*REQUIRED WORK*:
Return every line of the material below that contains the string "Grid". Case counts.
────────────────────
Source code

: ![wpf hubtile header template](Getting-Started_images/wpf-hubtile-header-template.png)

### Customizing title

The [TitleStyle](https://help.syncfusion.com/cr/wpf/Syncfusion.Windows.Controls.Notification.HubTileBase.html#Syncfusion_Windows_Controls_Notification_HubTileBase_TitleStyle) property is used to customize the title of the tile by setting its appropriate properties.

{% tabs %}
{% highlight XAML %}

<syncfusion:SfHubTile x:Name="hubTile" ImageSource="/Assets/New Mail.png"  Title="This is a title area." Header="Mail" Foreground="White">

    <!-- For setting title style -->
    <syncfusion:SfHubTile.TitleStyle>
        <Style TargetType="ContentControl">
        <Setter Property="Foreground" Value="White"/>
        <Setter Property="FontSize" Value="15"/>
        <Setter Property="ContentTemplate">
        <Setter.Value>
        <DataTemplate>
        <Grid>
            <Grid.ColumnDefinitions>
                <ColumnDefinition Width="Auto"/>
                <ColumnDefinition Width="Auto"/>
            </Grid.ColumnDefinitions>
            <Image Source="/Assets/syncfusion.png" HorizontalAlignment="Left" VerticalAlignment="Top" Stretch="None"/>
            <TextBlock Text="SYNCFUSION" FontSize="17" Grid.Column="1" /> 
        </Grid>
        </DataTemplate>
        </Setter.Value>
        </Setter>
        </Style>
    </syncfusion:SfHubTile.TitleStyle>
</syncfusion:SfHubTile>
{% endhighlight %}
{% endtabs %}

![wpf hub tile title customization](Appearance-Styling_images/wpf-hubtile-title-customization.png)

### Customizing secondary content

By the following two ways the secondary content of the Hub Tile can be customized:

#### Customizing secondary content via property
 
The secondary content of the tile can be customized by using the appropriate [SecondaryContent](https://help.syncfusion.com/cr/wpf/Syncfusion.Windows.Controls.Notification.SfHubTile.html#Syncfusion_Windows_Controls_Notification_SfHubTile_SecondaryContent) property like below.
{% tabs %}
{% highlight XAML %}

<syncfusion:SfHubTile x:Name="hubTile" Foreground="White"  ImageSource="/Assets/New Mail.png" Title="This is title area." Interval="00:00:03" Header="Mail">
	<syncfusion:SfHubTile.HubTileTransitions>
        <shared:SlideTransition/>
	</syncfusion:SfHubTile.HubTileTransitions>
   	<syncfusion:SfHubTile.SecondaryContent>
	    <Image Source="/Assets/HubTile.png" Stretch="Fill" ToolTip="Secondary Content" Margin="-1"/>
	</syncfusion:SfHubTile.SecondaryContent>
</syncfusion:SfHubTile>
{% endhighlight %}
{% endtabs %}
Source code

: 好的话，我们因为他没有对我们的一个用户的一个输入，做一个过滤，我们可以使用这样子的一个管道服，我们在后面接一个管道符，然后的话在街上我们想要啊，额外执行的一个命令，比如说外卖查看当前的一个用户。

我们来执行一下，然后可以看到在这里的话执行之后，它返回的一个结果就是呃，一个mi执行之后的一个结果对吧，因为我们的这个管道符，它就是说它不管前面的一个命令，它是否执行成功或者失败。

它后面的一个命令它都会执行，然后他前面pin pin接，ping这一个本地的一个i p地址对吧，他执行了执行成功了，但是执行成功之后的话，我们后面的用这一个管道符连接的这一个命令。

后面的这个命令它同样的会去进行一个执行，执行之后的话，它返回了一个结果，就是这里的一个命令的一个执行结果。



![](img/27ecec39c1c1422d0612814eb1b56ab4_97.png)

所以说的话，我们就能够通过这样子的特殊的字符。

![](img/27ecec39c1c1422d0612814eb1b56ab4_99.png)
────────────────────
*RESPONSE TO THE EXERCISE*:
        <Grid>
            <Grid.ColumnDefinitions>
            </Grid.ColumnDefinitions>
            <TextBlock Text="SYNCFUSION" FontSize="17" Grid.Column="1" /> 
        </Grid>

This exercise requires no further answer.